SA-IEP: Inclusive Education
Education is the foundation for everything else. SA-IEP works to make education systems across the SADC region genuinely accessible — not just on paper, but in classrooms, curricula, and budgets.
IN THE PICTURE: A beneficiary of SAFOD's ECDE project in Mozambique that is part of the SA-IEP programme, which aimed to ensure inclusive early childhood development and education (ECDE) for children with disabilities within community-based rehabilitation programmes.
Across Southern Africa, millions of learners with disabilities are being failed by education systems that were not built with them in mind. Schools are physically inaccessible. Teachers lack training. Assistive technology is scarce. Where inclusive education policies exist, they rarely come with the budgets or oversight to make them work.
Inaccessible school buildings.
Untrained teachers.
No assistive technology.
Policies without budgets.
Regional Inclusive ECDE Strategy Framework
SAFOD developed a draft Regional Inclusive Early Childhood Development and Education (ECDE) Strategy Framework to guide the SADC Secretariat, member states, and other stakeholders on making early childhood education universally available and genuinely inclusive across the region.
SAFOD submitted a proposal to the Open Society Initiative for Southern Africa (OSISA) to support advocacy for the adoption and implementation of this strategy, targeting six countries in a three-way partnership.
2022 Regional Roundtable Forum
Inclusive education was a core theme at SAFOD's 2022 Regional Disability Roundtable Forum in Johannesburg.
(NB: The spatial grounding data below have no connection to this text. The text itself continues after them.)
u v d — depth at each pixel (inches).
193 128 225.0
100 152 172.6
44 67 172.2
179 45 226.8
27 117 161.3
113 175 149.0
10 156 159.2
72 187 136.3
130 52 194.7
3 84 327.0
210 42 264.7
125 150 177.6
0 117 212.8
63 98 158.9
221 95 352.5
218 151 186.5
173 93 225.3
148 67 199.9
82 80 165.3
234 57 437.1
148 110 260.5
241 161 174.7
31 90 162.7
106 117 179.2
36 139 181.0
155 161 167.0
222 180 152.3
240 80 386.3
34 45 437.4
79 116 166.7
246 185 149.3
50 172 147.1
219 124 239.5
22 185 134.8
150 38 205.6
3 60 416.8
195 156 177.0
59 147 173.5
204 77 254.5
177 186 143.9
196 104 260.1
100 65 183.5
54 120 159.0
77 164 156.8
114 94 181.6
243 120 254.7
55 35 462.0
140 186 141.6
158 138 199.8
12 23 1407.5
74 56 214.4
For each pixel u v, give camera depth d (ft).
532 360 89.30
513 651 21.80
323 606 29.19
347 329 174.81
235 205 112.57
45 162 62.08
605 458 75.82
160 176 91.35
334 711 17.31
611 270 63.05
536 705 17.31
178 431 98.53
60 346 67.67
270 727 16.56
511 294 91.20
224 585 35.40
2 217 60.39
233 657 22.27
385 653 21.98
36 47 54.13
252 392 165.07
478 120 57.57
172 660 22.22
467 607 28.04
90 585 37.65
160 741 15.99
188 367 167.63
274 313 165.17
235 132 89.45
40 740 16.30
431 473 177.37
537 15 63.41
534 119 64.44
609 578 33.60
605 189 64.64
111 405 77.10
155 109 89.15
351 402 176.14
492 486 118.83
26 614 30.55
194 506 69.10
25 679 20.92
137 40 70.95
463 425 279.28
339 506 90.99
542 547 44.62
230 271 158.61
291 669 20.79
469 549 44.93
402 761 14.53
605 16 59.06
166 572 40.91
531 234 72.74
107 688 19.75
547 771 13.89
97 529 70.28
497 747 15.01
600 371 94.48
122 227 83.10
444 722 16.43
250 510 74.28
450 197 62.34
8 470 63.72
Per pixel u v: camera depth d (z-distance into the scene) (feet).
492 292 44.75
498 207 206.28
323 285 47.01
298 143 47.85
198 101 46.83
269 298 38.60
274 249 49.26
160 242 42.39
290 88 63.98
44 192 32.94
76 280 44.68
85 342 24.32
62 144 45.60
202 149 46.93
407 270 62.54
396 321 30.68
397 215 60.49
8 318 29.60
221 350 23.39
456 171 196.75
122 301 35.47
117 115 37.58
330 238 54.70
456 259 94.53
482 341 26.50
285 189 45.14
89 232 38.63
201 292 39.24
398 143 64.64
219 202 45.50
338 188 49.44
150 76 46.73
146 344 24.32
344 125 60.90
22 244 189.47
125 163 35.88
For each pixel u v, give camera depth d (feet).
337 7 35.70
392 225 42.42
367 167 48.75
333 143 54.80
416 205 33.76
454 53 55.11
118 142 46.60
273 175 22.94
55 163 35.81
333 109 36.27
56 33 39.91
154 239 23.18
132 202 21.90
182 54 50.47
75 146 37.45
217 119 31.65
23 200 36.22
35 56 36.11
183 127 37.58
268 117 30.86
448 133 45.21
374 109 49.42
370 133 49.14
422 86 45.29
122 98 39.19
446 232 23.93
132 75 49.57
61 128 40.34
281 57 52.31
MIET Africa and AfECN joined to assess progress, share evidence, and identify what governments must do differently to close the gap between policy and classroom reality.
#Inclusive Young Voices
Youth Ambassadors in five countries were trained to advocate for their right to inclusive, quality education — directly challenging the systems that exclude them. Education was one of the core themes carried by the project across Botswana, Namibia, Mozambique, Zambia, and Malawi.
Education cannot be the last sector to include persons with disabilities. SA-IEP makes the case that it must be one of the first — and that the investment required is not charity, but obligation.